The Geneva International Motor Show has always been a bucket list item for me, but at the same time it’s been hard for me to justify the trip across the pond due to my experiences with auto shows in the United States. This is Speedhunters after all, and generally speaking there is not much speed to be found at shows which mostly focus on economy and regular passenger cars, hence why specialist events like SEMA and the Tokyo Auto Salon are our priority.
But being on the Geneva show floor really changed my perception of car shows in general. In my last two posts I showed you some of my favorite cars at the Swiss event, but this time around I want to touch on what it was like to actually be there.
It’s no secret that my favorite booth belonged to RUF. Not only could you stuff your face full of Bavarian delights including sausages and cheese, but it came with a beautiful view.
RUF definitely offered the premium car show experience, helped along by every car in its booth being a bit of a dream for all us P-car fans.
Not only did RUF have the original 1987 CTR, but the CTR2 as well as the CTR3 supercar.
The inspiration for my wheels on Project 996 Turbo came from the RUF wheels on the CTR2. I just love how simple yet unique they are, not to mention so easy to clean.
The stand was always packed full of showgoers and photographers, so I had to come early in the morning to snap a few shots without the massive crowds.
I attended on the media days, which meant the press room was always packed out. I shot this first thing in the morning, and there were already barely enough seats; most of the time I just had to sit on the floor to work on pictures. If you guys could only enjoy the odor that this room produced…
Of all the booths, Ford had one of the best. This had a lot to do with the heritage cars on display.
I already touched on my favorite Ford in the first Geneva post, but there were many more historic machines to drool over.
While the cars were the main attraction, it was actually another aspect of the booth that was creating the biggest frenzy.
There was a station that allowed anyone to assemble their own Ford Racing driver Lego mini figure. The journalists were ravenous; if you were not careful you could easily lose a finger.
I assembled three of the little guys before the craziness became too much.
Appropriately, there was also a Ford GT race car made entirely out of Lego bricks.
Generally speaking, I did pretty much the opposite of what every other journalist did, because getting clear shots of cars at an international auto show is always a mission.
The only issue with turning up too early is that many of the new car reveals are still covered up. Most of the time I had to wait for the press conferences to happen before the cars were actually unveiled.
That created a bit of an problem with the exclusive and popular brands; you just can’t get a clear shot no matter what. This was the best shot I could manage of the Ferrari Superfast.

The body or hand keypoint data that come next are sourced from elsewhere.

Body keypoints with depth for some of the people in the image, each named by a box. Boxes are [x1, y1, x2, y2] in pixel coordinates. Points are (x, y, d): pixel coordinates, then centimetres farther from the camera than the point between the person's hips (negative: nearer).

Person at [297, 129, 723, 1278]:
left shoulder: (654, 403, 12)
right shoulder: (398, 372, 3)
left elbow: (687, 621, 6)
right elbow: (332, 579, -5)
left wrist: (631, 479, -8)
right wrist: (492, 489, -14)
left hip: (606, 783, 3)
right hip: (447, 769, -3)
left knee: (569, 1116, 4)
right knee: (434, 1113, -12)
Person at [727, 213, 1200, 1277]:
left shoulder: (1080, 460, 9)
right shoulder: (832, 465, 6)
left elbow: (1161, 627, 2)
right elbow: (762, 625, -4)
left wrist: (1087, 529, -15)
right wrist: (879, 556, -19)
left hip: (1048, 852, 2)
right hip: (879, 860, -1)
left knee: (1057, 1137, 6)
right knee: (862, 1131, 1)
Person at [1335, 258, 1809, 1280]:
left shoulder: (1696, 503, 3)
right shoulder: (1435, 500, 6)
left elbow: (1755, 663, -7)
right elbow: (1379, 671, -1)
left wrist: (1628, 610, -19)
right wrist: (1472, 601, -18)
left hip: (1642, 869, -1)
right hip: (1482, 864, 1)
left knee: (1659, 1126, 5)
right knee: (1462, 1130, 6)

Then there is some sort of silly exclusive club going on. For example, McLaren wouldn’t even let me step foot into its booth; you seemingly have to know someone who knows someone to get in. This sort of thing is exactly what I dislike about car shows.

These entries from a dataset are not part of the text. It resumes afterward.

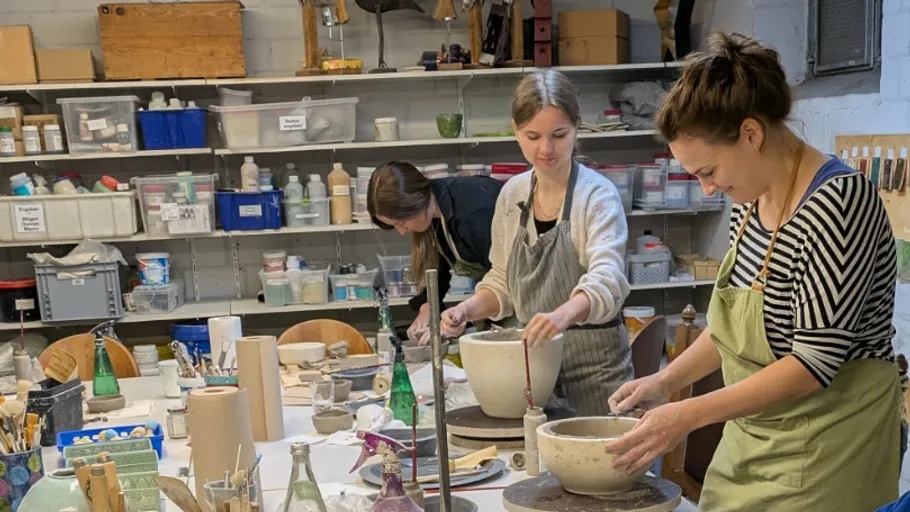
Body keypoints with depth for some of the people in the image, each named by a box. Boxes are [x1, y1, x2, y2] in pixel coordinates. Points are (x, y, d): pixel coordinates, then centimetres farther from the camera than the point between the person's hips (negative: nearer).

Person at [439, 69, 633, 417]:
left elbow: (606, 282, -28)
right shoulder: (512, 194, 4)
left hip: (593, 365, -5)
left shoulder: (597, 195, -13)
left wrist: (564, 314, -47)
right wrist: (468, 309, -7)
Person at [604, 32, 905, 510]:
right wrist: (667, 380, 5)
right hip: (749, 440, 7)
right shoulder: (750, 198, 2)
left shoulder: (837, 201, -23)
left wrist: (688, 414, -24)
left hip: (820, 452, -7)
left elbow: (814, 363, -24)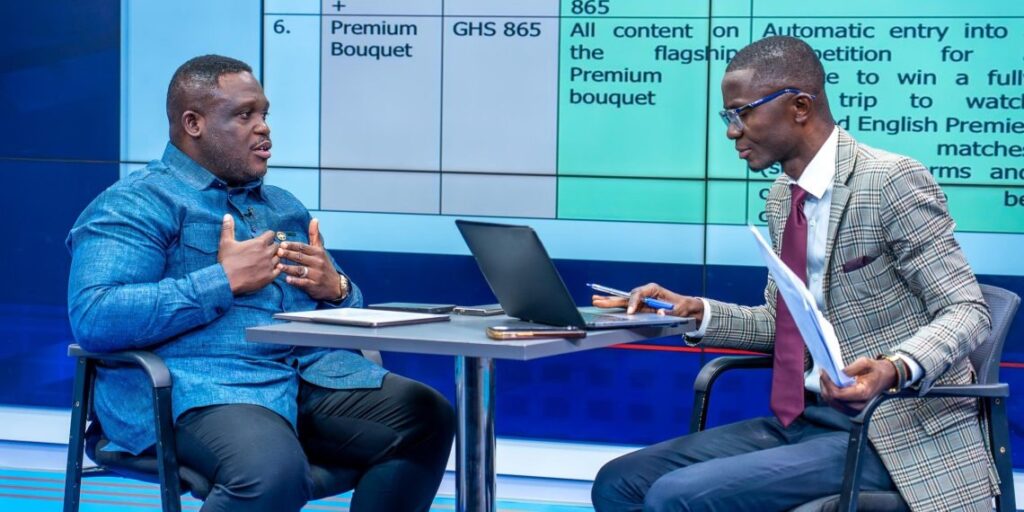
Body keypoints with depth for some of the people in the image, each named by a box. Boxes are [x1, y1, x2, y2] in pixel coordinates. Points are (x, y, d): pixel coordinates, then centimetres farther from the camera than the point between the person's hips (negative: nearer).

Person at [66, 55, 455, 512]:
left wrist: (336, 289, 4)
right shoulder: (138, 204, 2)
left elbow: (349, 317, 31)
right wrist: (225, 281, -12)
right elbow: (93, 319, -14)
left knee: (426, 419, -16)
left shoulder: (283, 206, 27)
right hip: (201, 384, -7)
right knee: (273, 470, -37)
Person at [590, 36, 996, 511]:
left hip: (894, 434, -8)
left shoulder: (893, 182, -14)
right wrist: (695, 312, 4)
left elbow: (967, 310, -15)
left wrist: (894, 368, -34)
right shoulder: (781, 197, 12)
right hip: (802, 419, 8)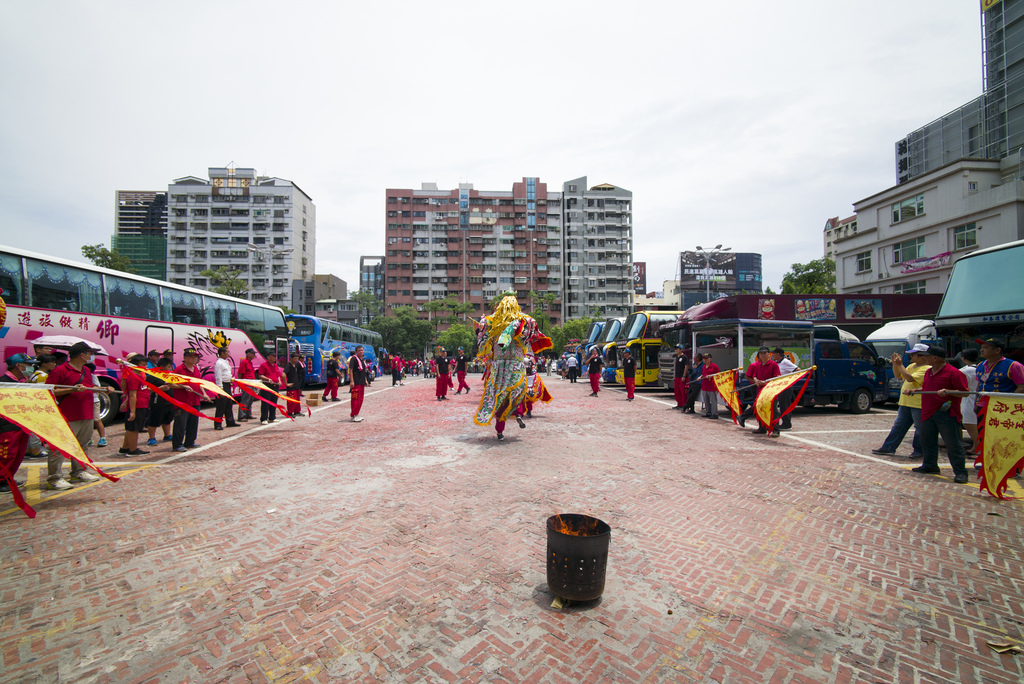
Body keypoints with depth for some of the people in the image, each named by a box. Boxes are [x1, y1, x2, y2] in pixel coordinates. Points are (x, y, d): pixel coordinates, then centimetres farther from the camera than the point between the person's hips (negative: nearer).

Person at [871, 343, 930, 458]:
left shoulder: (926, 369, -14)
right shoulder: (911, 366, 13)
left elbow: (910, 378, -25)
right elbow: (898, 376, 17)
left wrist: (900, 365, -20)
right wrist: (895, 364, 5)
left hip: (918, 405, -9)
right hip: (905, 403, 9)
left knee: (920, 429, 5)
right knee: (898, 426, 9)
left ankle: (919, 451, 17)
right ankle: (888, 448, 13)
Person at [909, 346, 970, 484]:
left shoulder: (953, 373, -10)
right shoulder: (929, 372, 15)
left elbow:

Then there are those cars that are mobbed so badly the moment the show opens, which is what happened with the new GT3. This was honestly the best I could pull off without 10 camera dudes in the shot. Fun.
While there were both everyday cars as well as concept machines on display, I was so surprised by how many performance oriented aftermarket companies attended. KW Suspensions was right on the main floor, as were the tire manufacturers, not in some obscure room down the hallway as I had expected.

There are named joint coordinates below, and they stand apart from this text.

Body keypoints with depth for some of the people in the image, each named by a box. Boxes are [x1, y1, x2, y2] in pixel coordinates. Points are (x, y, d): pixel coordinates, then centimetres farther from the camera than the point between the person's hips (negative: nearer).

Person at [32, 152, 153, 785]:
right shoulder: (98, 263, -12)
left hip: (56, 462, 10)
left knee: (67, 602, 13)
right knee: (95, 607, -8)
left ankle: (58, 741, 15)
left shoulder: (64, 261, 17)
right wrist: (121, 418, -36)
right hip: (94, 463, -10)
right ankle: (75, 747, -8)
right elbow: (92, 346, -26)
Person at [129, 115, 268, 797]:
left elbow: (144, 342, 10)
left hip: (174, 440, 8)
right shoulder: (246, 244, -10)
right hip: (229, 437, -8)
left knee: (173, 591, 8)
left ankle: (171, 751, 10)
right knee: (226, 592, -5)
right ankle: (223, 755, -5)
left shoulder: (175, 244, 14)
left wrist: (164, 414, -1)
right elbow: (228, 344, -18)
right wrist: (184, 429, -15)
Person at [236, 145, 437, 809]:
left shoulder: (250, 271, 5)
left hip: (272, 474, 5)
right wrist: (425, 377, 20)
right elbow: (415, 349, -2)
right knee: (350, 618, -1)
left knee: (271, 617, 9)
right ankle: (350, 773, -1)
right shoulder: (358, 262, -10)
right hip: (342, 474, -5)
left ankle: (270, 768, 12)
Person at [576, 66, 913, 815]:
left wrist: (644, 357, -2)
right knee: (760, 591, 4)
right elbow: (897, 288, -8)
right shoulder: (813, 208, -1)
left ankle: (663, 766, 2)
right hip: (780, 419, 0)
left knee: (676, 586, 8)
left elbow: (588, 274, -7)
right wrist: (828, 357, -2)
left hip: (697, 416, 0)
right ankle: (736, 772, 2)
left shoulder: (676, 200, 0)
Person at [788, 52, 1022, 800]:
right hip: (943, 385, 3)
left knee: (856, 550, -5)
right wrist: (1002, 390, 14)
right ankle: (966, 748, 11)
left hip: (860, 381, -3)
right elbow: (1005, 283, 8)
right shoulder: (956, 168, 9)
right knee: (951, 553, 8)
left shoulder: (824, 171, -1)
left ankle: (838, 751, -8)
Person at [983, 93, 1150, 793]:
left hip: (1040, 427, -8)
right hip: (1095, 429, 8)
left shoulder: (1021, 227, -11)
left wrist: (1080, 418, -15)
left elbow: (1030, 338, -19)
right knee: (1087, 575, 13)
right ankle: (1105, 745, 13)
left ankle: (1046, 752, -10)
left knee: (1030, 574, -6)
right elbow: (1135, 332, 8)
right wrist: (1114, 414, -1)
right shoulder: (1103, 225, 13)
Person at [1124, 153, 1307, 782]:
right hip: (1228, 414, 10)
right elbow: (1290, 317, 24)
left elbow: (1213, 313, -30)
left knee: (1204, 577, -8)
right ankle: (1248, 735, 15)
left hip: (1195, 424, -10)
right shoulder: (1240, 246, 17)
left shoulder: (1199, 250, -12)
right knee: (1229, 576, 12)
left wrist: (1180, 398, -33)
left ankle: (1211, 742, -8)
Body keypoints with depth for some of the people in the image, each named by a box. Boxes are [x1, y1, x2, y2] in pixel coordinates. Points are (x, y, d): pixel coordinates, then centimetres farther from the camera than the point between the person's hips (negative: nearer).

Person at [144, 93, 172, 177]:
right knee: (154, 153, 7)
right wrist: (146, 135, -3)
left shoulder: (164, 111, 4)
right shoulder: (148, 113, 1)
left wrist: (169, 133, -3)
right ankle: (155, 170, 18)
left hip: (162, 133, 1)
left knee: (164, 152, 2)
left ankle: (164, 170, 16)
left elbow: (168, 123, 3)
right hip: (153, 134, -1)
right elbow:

There was such a variety of crazy rides too, like this Maybach G-wagen. The base price was a little over $100,000 US, but the ‘options’ added five times that.
Around every corner there was something cool to check out.
From what I can tell, it seems more and more manufacturers are saving their new model debuts for this particular show.
And there is no better opportunity to rub shoulders with the big supercar and hypercar players.
Home base for me was the Toyota booth, not only because it had espresso flowing like water, but my friend Craig Taguchi from Toyota invited out me to the show. I used to work with him when he ran Drifting magazine about 12 years ago. Also hanging out was Sam Du, editor in chief of Super Street.
Toyota and Lexus had a huge presence on the show floor with their massive booths right alongside each other.
What caught my eye was the amount of racing hardware they collectively had on display.
If only the Hilux was available in North America…
Lunch served to the press every day with a view of an all-carbon RC F GT3? Why not.
I’ll leave you guys with a little Japanese flair. I ran into Kato-san of Liberty Walk on the show floor and he told me to come by his booth for a press conference.
I was surprised that Liberty Walk even had a booth, and even more intrigued by what was to be shown.
While the cars being revealed turned out to be nothing new, Kato-san did tell me that having a booth at the Geneva International Motor Show was always a dream of his.
So when the opportunity arose to fulfil that, he flew these two cars straight over from Japan.
The big announcement was that Liberty Walk was open for business in Europe. It was the most Japanese press conference ever, and I loved it.